How can you learn proper form without picking up a bow? It only comes through practice. There are a lot of things to keep in mind, and if one issue is preoccupying you, its easy to miss a step- especially when you are learning and your form does not come naturally.

What happens to many women, including me, is that we are prone to hyper-extending our elbows. I was trying to get used to a release, and didn't remember to turn my elbow out. It did not hit my forearm, it hit the side of my elbow. One thing I also needed to learn was to stagger my feet. This helps keep things in line better. Some bites come from the wrong dl, too, but it is not the only problem.

Not every woman will hit her arm- but obviously many will. A lot of those women, such as the friend with the breast injury, will never pick up a bow again. And its a simple thing to prevent! I haven't used one for quite some time, but I still firmly believe that every woman or kid who picks up a bow should have one. Unless, of course, she has perfect form before she begins to learn.


----------



## bowtechbuffy (Jul 3, 2007)

MN_Chick said:


> How can you learn proper form without picking up a bow? It only comes through practice. There are a lot of things to keep in mind, and if one issue is preoccupying you, its easy to miss a step- especially when you are learning and your form does not come naturally.
> 
> What happens to many women, including me, is that we are prone to hyper-extending our elbows. I was trying to get used to a release, and didn't remember to turn my elbow out. It did not hit my forearm, it hit the side of my elbow. One thing I also needed to learn was to stagger my feet. This helps keep things in line better. Some bites come from the wrong dl, too, but it is not the only problem.
> 
> Not every woman will hit her arm- but obviously many will. A lot of those women, such as the friend with the breast injury, will never pick up a bow again. And its a simple thing to prevent! I haven't used one for quite some time, but I still firmly believe that every woman or kid who picks up a bow should have one. Unless, of course, she has perfect form before she begins to learn.


Check out the Korean archery program. They simulate drawing a bow for a YEAR before they are allowed to touch a bow. Seriously. In my archery classes, I have my students simulate drawing a bow using a chunk of rubber tubing. It gives them a little resistance and it helps them balance as they learn to use the right muscles. I also break shooting form into smaller more easily digestable portions, ie getting your feet positioned, standing up straight, keeping your shoulders level. I have them practice with the rubber tubing until I'm satisfied that they won't injure themselves. It usually only takes a short while and I GUARANTEE they will be more accurate out of the gate because of it. 

So Yes, you CAN learn proper form without a bow in your hand, No, not every woman will hit her arm, but a woman who has learned from a qualified instructor who understands the basic mechanics of shooting doesn't _have_ to hit her arm.


----------



## MN_Chick (Jul 13, 2008)

bowtechbuffy said:


> Check out the Korean archery program. They simulate drawing a bow for a YEAR before they are allowed to touch a bow. Seriously. In my archery classes, I have my students simulate drawing a bow using a chunk of rubber tubing. It gives them a little resistance and it helps them balance as they learn to use the right muscles. I also break shooting form into smaller more easily digestable portions, ie getting your feet positioned, standing up straight, keeping your shoulders level. I have them practice with the rubber tubing until I'm satisfied that they won't injure themselves. It usually only takes a short while and I GUARANTEE they will be more accurate out of the gate because of it.
> 
> So Yes, you CAN learn proper form without a bow in your hand, No, not every woman will hit her arm, but a woman who has learned from a qualified instructor who understands the basic mechanics of shooting doesn't _have_ to hit her arm.

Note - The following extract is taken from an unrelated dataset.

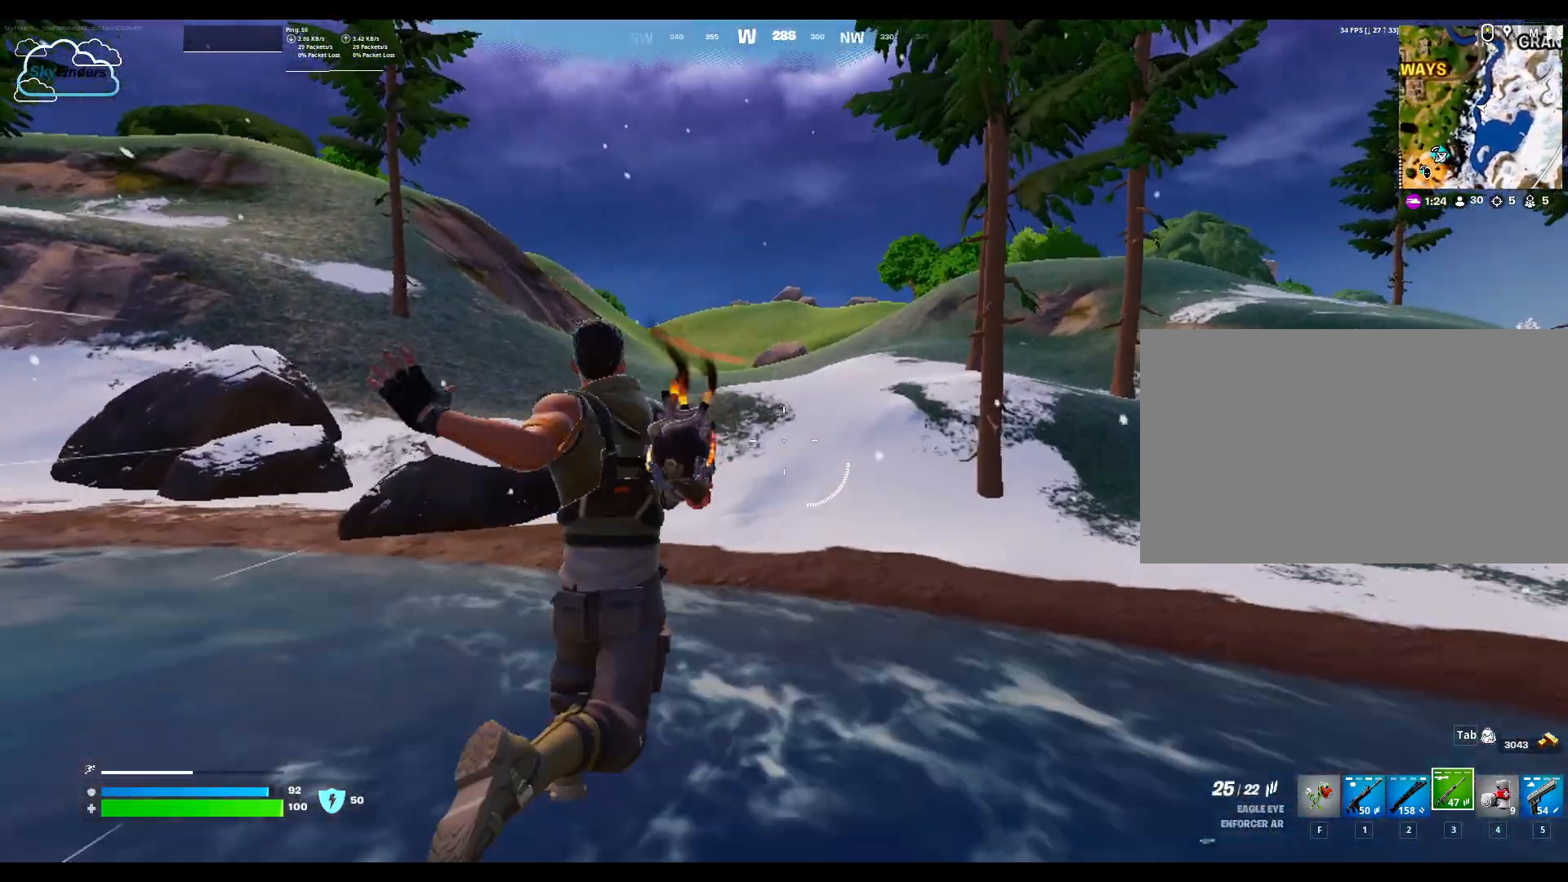
{"keys": ["w"], "mouse": [], "events": []}
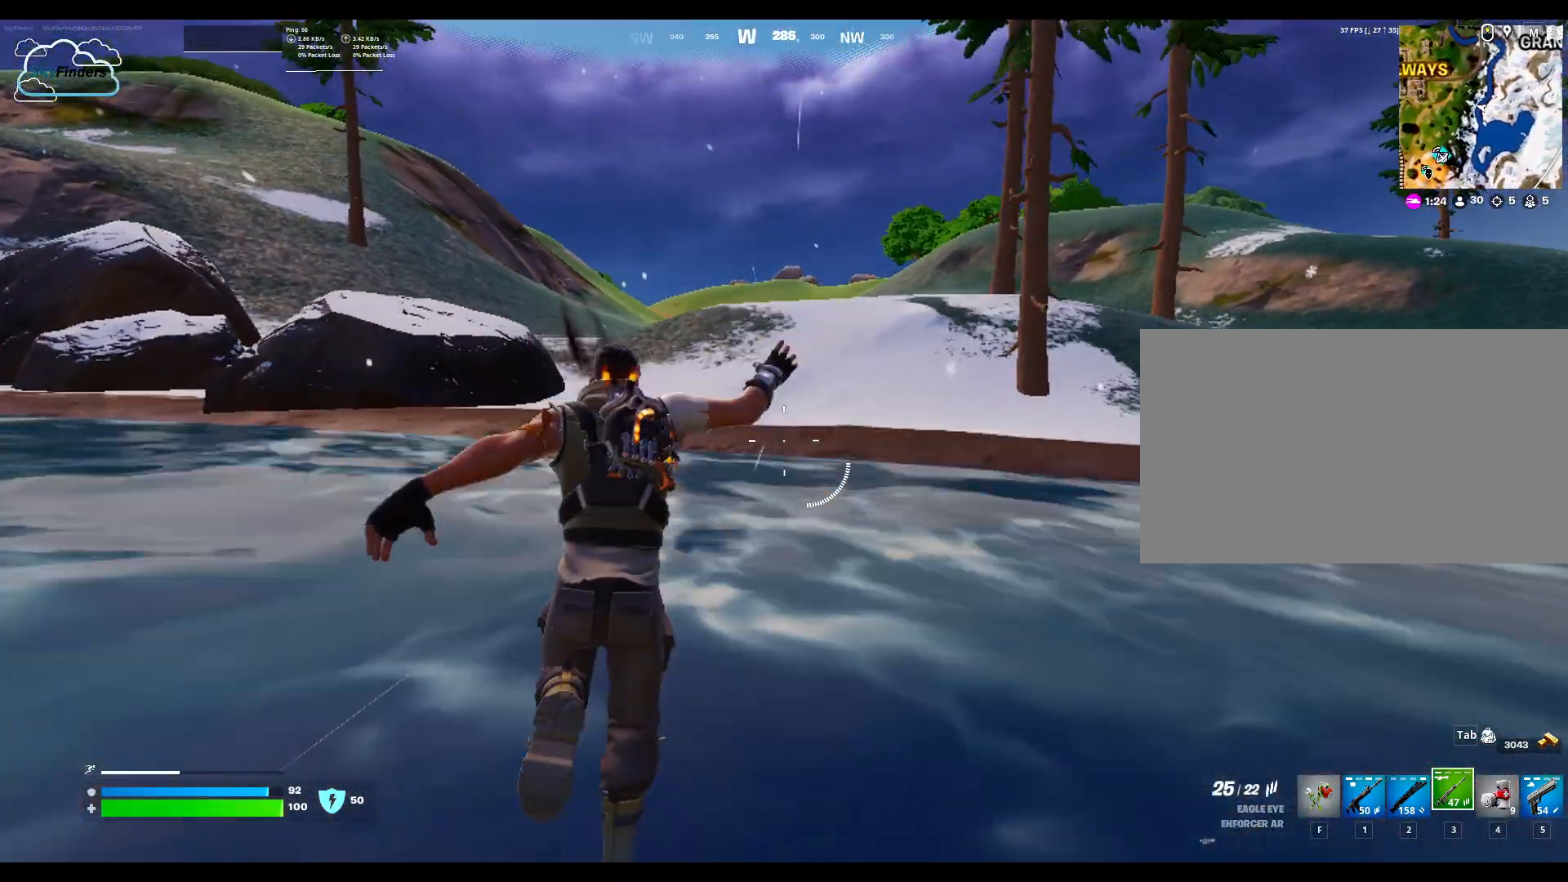
{"keys": ["w"], "mouse": [], "events": []}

Most arent learning from such qualified instructors as yourself. They are learning in their back yards on their own, or from husbands and brothers. Why is it so bad to protect them from an injury that is quite common until their form becomes more natural?


----------



## bowtechbuffy (Jul 3, 2007)

MN_Chick said:


> Most arent learning from such qualified instructors as yourself. They are learning in their back yards on their own, or from husbands and brothers. Why is it so bad to protect them from an injury that is quite common until their form becomes more natural?


Where did I say not to use an armguard? I simply said that if you learn the proper technique you won't need one. I was trying to encourage people to research and try new techniques to avoid injuries. And there is no reason why "natural" form as you call it, can't be used from the beginning. My 10 year old son learned the right way and his form is very good, especially considering he's only been shooting a little over a year. 

And as for my status as an instructor, why shouldn't I be allowed to share what I know? I've worked darn hard to get to the level I'm at and I'm proud of what I know. I would NEVER give advice I wasn't 100% sure of, nor would I tell anyone to do something that's unsafe or that I hadn't tried and tested myself. Archery can be dangerous enough without all the bad advice and fly-by-night ideas that get pushed in some areas here on AT. My goal is to make it as safe and enjoyable a sport as I can.


----------



## bowtechbuffy (Jul 3, 2007)

Sorry archermarj, didn't mean to hijack your thread.... 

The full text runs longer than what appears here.